Cross-posted from Living The City: Urban Informality
By Baraka Mwau, SDI
"When the modern city does not adapt to the people…The People will adapt to the city” (Urban Think Tank, Trailer-Torre David: the World’s Tallest Squat)
Living in the Tenements of Nairobi – Part One
Tenements, or if used informally vertical semi-slums, are in their own version congested settlements which have been around since the industrial age and have been witnessed in all regions of the world, and especially in particular urban growth stages. These settlements, often strategically located near key urban services (mostly commercial areas) are a representation of the role of market forces in housing provision for a particular class of urban residents. These settlements maximize space use (mostly by exploiting ground coverage and plot ratio standards) and leverage huge capital investments with many housing units for which residents pay “affordable” rents. Like in many parts of the world, this phenomenon is rive in Nairobi, the capital city of Kenya and one of the fastest growing cities in Africa. In this article and its subsequent series, we will highlight various aspects of living in tenement buildings in Nairobi as told by individual dwellers.

Exercise data:
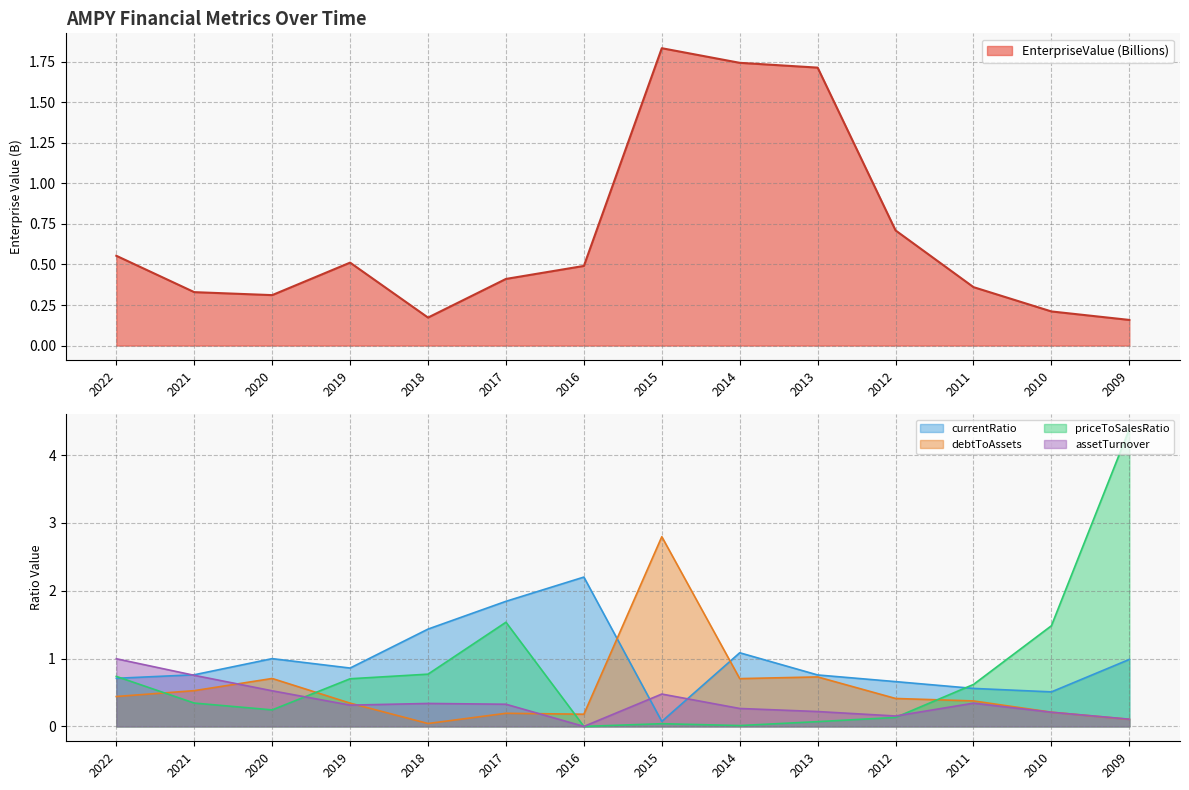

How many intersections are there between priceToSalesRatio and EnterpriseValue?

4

What to produce: Reproduce the article on Nairobi tenements word for word, from its first line to its last. Work only from the article on Nairobi tenements.

Exercise response:
Cross-posted from Living The City: Urban Informality
By Baraka Mwau, SDI
"When the modern city does not adapt to the people…The People will adapt to the city” (Urban Think Tank, Trailer-Torre David: the World’s Tallest Squat)
Living in the Tenements of Nairobi – Part One
Tenements, or if used informally vertical semi-slums, are in their own version congested settlements which have been around since the industrial age and have been witnessed in all regions of the world, and especially in particular urban growth stages. These settlements, often strategically located near key urban services (mostly commercial areas) are a representation of the role of market forces in housing provision for a particular class of urban residents. These settlements maximize space use (mostly by exploiting ground coverage and plot ratio standards) and leverage huge capital investments with many housing units for which residents pay “affordable” rents. Like in many parts of the world, this phenomenon is rive in Nairobi, the capital city of Kenya and one of the fastest growing cities in Africa. In this article and its subsequent series, we will highlight various aspects of living in tenement buildings in Nairobi as told by individual dwellers.